If you're going to put in immigration constraints when I've got a skilled labour shortage in regional NZ, can you just tell me, so I have to know what I have to do.

At the moment I'm spending all my time trying to deal with all these things you're thinking about and I'm not actually out there winning in the market and building my business. We need to stop the talking, less hui, more do-ey.

Business will deal with what the Government decides to do. It may not like it. But it's very good at adjusting to what it has to deal with.

What it's not good for it is: "Do I invest that capital in that decision to grow my business, or, do I have to carry cover and wait for an increased input cost that's coming my way?" So, it's that sort of tension.

Lay an egg and get it done

It's a new Government and like any new leadership and any new organisation it's still trying to find its feet. Its got a leader who can talk the narrative very well.

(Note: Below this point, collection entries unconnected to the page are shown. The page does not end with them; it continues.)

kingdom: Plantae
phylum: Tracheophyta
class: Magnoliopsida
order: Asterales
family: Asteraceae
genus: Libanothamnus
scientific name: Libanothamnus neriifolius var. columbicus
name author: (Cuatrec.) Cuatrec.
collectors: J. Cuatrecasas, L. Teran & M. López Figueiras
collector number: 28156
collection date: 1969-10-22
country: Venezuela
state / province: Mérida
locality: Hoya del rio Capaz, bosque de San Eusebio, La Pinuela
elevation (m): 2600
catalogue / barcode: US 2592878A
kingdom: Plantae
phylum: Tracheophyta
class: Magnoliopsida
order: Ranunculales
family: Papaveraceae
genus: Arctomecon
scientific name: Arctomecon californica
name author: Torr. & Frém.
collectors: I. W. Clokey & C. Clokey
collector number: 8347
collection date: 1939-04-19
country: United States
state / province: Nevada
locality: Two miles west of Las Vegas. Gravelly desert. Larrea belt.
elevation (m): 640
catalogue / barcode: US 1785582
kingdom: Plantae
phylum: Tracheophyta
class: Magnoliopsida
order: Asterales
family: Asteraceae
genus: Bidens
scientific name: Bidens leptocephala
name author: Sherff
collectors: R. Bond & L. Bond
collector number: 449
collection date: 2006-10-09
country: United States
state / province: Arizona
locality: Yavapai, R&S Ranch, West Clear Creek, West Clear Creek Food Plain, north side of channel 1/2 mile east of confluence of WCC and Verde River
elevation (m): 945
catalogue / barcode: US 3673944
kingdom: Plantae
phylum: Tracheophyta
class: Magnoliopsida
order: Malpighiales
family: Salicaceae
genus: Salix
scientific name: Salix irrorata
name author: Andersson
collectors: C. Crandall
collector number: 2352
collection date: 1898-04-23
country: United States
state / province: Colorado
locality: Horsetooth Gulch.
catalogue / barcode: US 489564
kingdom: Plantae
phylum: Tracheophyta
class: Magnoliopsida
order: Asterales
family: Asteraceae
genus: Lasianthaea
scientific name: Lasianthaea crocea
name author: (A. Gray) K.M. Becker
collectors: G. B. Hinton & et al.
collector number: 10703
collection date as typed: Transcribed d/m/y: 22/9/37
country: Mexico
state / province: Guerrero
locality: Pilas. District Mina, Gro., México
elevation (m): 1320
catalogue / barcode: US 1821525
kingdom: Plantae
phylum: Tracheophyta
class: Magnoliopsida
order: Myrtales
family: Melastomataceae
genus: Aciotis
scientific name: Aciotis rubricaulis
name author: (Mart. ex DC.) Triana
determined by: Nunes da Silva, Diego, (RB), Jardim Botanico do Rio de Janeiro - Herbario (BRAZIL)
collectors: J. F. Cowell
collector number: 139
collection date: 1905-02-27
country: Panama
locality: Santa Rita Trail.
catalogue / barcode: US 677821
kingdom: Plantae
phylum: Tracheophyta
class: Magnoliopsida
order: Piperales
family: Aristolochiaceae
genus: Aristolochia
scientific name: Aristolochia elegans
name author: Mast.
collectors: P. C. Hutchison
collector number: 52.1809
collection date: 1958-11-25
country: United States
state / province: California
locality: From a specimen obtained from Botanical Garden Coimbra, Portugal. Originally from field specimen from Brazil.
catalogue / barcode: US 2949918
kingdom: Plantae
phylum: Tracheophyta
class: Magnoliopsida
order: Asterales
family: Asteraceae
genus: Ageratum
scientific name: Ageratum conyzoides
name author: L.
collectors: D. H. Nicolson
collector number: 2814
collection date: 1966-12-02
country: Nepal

But it has people who are very new to political management and the mechanisms of government.

Minister of Finance Grant Robertson speaks at the New Zealand Herald Mood of the Boardroom this morning. Photo / Brett Phibbs.
Minister of Finance Grant Robertson speaks at the New Zealand Herald Mood of the Boardroom this morning. Photo / Brett Phibbs.

In fairness there are people who are more socially and environmentally skilled. But there is little commercial experience.

The answer to that is what Helen Clark and Lianne Dalziel did.

They went out and they engaged in a very formal but structured and positive way with business across the whole country.

There has to be an intentional action to do that. The coalition dynamic is new after 17 years of stability. They just need to lay an egg and get it done.